───── Data provided ─────

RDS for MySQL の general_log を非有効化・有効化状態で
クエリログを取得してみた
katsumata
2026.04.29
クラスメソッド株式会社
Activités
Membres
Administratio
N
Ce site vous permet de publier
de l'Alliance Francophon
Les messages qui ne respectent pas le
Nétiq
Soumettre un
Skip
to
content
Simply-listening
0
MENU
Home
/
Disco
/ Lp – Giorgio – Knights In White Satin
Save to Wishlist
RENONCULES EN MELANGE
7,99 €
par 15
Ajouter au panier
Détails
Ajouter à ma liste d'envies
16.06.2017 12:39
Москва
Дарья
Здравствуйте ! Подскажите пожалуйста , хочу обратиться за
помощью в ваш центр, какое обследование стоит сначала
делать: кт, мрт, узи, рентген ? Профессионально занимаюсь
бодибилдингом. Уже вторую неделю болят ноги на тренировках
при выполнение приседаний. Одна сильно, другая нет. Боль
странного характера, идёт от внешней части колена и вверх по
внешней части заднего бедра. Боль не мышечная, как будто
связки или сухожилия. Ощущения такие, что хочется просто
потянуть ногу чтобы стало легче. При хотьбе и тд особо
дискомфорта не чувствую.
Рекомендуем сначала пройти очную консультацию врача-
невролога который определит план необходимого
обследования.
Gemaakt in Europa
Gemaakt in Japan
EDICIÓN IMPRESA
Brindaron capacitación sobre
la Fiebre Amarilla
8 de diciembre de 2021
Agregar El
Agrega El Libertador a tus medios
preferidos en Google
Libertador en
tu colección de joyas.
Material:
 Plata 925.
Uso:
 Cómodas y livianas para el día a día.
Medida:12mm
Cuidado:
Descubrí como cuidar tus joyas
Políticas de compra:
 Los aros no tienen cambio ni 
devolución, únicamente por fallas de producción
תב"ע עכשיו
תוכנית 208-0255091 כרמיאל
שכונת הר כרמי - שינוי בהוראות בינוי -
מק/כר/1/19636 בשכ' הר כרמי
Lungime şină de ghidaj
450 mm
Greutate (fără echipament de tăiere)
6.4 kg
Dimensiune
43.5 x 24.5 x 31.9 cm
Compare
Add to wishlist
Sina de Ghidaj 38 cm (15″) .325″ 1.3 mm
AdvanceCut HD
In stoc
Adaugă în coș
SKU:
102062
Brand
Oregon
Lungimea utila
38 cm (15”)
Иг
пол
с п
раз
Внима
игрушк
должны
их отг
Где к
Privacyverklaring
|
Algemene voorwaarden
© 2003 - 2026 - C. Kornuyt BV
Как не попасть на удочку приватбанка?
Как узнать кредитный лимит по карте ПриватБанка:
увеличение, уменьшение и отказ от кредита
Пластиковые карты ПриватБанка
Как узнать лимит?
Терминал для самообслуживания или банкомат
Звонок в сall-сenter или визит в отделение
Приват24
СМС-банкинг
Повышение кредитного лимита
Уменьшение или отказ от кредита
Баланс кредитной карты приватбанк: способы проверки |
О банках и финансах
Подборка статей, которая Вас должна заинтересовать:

─────

• Your instructions
Retype exactly the lines above, from the one with "бодибилдингом. Уже вторую" through the one with "Рекомендуем сначала пройти", inclusive.

• Result
бодибилдингом. Уже вторую неделю болят ноги на тренировках
при выполнение приседаний. Одна сильно, другая нет. Боль
странного характера, идёт от внешней части колена и вверх по
внешней части заднего бедра. Боль не мышечная, как будто
связки или сухожилия. Ощущения такие, что хочется просто
потянуть ногу чтобы стало легче. При хотьбе и тд особо
дискомфорта не чувствую.
Рекомендуем сначала пройти очную консультацию врача-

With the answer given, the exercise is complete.